Toque
Talvez você não tenha percebido, pelo menos eu demorei a notar, o quanto um gesto bobo sinaliza bem o futuro de um relacionamento.
Sabe aquele momento em que você está com uma pessoa de que gosta e um dos dois tenta tocar os dedos do outro? A reação a esse ato diz tudo sobre os momentos que virão. Quando a coisa é correspondida ela passa despercebida. Os dedos se tocam, brincam, viram até mão dada. Porém, quando os dedos se afastam, quando os dedos se afastam…
O afastar dos dedos é um sintoma definitivo. Engraçado que ele não é como o abraço de homem, que separa pela imposição da distância. Não! É mais como uma barreira ao laço emotivo, não ao fraterno. É possível sobreviver sem o tocar dos dedos, mas é uma questão de tempo até a falência de múltiplos órgãos.
Basta você se lembrar do que aconteceu depois que alguém negou tocar seus dedos. Não se lembra? Eu conto!
Foi um constrangimento sobrenatural. A expressão “ficar cheio de dedos” nunca fez tanto sentido. A impressão é a de que levantou-se um muro ali. Foi criada uma barreira quase intransponível.Quanto tempo você ainda continuou em contato com pessoas de quem você recusou o toque? Ou que recusaram um toque seu?
O entrelaçar dos dedos assusta muito mais que o maior dos beijos cheio de lascívia. É impressionante como tocar a mão do outro é um gesto infinitamente mais íntimo que enrolar duas línguas dentro de uma boca.
E o tocar dos dedos é também um divisor. Ele sapara algumas categorias de pessoas. Separa as que estão bem consigo mesmos daqueles que estão desesperadas por contato. Porque tem disso também. Pra tocar os dedos é preciso de um tempo próprio – e ele é lento! A urgência do calor não combina com o tocar dos dedos, que é leve, doce, sutil.
Ele separa também quem está pronto para se entregar ao outro de quem não está. Quem ainda sofre com as próprias dúvidas e dilemas não consegue tocar os dedos, porque é como se o enlace amarrasse também as pontas do relacionamento – que se quer evitar.
A última categoria que o entrelaçar dos dedos afasta é a dos que se interessam só pelo efêmero. Dos que, sim, querem só a língua quente no pescoço e na orelha.

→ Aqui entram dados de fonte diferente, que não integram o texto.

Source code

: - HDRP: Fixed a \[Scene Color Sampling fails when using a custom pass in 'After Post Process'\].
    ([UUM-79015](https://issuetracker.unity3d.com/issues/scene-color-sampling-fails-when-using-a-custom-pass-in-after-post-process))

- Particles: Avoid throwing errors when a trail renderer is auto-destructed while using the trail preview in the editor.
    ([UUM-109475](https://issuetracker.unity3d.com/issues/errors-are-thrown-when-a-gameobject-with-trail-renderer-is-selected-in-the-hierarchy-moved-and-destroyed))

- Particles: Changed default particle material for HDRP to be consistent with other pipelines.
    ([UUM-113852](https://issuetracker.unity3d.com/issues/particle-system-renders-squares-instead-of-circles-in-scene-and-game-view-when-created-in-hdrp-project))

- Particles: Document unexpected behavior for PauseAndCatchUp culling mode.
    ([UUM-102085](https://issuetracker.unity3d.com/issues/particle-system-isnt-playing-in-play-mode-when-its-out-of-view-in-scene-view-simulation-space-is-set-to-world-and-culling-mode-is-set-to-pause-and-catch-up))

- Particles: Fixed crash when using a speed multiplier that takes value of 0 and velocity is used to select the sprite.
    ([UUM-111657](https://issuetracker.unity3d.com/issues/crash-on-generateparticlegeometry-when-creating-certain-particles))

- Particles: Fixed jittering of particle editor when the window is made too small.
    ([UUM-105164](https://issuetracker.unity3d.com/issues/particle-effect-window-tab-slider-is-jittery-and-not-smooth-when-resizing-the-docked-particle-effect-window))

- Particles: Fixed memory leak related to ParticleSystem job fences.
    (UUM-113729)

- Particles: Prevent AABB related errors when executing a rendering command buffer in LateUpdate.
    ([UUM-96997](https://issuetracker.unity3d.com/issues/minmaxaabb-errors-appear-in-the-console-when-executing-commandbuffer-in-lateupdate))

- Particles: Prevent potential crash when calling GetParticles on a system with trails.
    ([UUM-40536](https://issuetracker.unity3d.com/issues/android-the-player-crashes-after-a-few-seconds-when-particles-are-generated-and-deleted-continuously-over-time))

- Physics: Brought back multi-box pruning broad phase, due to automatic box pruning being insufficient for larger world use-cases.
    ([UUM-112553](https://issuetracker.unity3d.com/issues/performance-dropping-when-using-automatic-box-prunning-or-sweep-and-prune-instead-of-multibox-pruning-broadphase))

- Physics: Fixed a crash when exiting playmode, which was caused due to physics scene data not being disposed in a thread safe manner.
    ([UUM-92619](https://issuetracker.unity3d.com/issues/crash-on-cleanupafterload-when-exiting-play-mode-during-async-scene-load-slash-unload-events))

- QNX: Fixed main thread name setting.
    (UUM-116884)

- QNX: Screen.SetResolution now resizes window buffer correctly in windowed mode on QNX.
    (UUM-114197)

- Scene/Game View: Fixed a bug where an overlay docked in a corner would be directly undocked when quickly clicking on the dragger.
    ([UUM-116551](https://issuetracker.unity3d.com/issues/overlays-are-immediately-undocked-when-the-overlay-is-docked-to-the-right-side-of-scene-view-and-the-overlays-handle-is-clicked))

Isso, aliás, não é pecado nenhum. Buscar apenas pelo amor em seu formato mínimo é completamente legítimo, só não combina com quem quer entrelaçar os dedos!
Precisa ter coragem pra se balançar no precipício do toque dos dedos, porque o resultado pode ser mortal – ou sublime. Pode ser o salto pra uma queda intensa e dolorosa.
Ou pode ser o impulso pra um magnífico voo acompanhado. Tudo depende, como diz uma música do Troye Sivan, de “reach out and touch”, de alcançar e tocar.